So, without much further ado, here are 17 Hits to get the most out of your practice.
1. Warm Up - Pick an etude, play an easy song, get the blood moving in your fingers to have them ready and at their tiptop condition for practice.
2. Do your scales. Pay close attention in particular to ones that are the key of your pieces to practice. Remind your brain and your body that you need quick access to this knowledge. Patterns are crucial for any musician and scales are excellent pattern practice.
3. Play some Hanon. (See above) Transpose if necessary or applicable.
4. Take a study break. Look over your material carefully. Actually READ your music. You can even sit comfortably in a chair or on a couch for this portion of practice. Sing the song in your head as you read through it. Note all the highlights you need to remember (dynamics, articulations, tempos, etc.)
5. Use the 50% rule at least once per piece. Don't know the 50% rule? That means practice at exactly 50% of the speed of the piece you are working on. If you just have "Allegro", then select the slowest pace of 60 BPM.
6. Become friends with a metronome, and use it at least once per piece (all the way through). You may adjust as necessary by 2-3 or even 5 ticks, but make an entire practice through with it. Your timing and rhythm will improve, as well as your attention to speed.
7. Work in chunks. Take small sections of 2-4 measures at a time, and perfect them before stringing them all together. Be methodical about this.
8. Refrain from the desire to "fix mistakes" constantly. Ignoring mistakes is sometimes just as important as fixing them. You'll never make it through a piece if you constantly stop and start. Performances demand that time continues on, so allow yourself some grace. Then, return to chunking and the 50% rule to fix your mistakes.
9. Keep a pencil and highlighter handy. You may need notes, you may need instructions, or you might just need encouragement. Either way, a pencil and highlighter is a must if you want to succeed in practice.
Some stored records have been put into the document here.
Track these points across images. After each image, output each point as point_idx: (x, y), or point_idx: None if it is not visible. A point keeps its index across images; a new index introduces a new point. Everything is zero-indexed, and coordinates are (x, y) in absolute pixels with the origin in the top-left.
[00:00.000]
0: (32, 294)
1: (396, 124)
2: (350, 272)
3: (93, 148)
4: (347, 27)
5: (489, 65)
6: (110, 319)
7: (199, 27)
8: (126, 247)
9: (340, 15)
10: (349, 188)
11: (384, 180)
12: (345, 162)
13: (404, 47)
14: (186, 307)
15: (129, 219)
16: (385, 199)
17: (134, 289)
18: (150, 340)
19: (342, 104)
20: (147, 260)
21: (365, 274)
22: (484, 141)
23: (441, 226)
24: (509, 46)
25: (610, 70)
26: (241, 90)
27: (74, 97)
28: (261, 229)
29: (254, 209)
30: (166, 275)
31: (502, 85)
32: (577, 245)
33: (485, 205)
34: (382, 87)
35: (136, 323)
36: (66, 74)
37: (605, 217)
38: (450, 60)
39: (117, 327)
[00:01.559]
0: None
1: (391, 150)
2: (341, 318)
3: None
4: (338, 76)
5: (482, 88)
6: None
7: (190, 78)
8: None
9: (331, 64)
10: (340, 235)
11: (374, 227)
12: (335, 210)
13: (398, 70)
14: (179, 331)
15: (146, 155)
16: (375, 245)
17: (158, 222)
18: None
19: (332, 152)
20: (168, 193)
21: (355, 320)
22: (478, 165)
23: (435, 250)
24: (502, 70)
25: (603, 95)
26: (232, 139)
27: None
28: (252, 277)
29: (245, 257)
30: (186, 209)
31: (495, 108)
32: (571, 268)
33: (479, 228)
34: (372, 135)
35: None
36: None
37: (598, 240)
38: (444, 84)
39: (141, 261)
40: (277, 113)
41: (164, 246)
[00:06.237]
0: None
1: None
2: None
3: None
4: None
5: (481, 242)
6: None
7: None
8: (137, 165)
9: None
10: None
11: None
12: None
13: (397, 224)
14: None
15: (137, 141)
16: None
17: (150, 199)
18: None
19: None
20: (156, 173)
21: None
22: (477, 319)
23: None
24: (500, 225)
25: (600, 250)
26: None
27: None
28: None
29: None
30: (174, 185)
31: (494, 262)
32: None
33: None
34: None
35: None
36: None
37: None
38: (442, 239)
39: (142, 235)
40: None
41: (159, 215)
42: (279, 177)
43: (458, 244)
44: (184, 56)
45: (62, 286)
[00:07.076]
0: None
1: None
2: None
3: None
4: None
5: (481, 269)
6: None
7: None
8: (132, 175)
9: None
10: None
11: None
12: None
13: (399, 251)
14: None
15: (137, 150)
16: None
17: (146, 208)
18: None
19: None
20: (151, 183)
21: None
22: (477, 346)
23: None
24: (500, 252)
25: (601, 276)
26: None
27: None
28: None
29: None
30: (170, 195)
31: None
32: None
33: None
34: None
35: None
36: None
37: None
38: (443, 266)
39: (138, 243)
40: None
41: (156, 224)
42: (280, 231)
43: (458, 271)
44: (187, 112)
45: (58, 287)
10. Take brain breaks. Rest your thoughts and let loose a little by throwing in a fun song, playing something enjoyable, or just fiddling around on the keys. Your focus and intensity might suffer if you don't give yourself the space to relax a little.
11. Never quit practicing until you have worked on each assignment with 3 full run-throughs. This ensures you made mistakes, worked them through, and then attempted to perform to the best of your ability.
12. Practice in a variety of environments. Loud or quiet, we musicians put up with a lot. Plus, other people still have lives. If someone is making dinner and is whipping up a racket, put your practice skills to the test! If you have the chance to play on another instrument that isn't yours, try it out! If you have company, or the house is still asleep, give the keys a whirl. We build up our concentration and focus this way as we tolerate a lot of conditions we cannot control as musicians.
13. Sightread a piece of music. It can be new, it can be old, it just cannot be anything you're working on (or just worked on). This puts all of your theory skills to the test.
14. Try a video recording of yourself that you can delete later. Set it up so you can see your hands and hear the music, and then LISTEN CAREFULLY to the playback. This will give you a ton of information about yourself that you might not otherwise have known. Maybe you're sitting wrong, or maybe you missed all the F#s.
15. Practice your music backwards! Start with the last measure. Then the last 2. Then the last 3, etc. This gives your brain a bit of a workout and allows you to hear the music in a different way. It may even highlight important things you have overlooked.
16. Be positive with yourself, and stay calm. The worst thing to do is become frustrated with something you struggle on. Tell yourself that you can do better next time, and don't give up!
17. Try out an audience. Mom, dad, neighbor, babysitter, whomever! Wherever! Ask them for their positive feedback, and ask them if there's 1 thing they think you could work on. They might see and hear things that you don't, so use these to motivate yourself to success!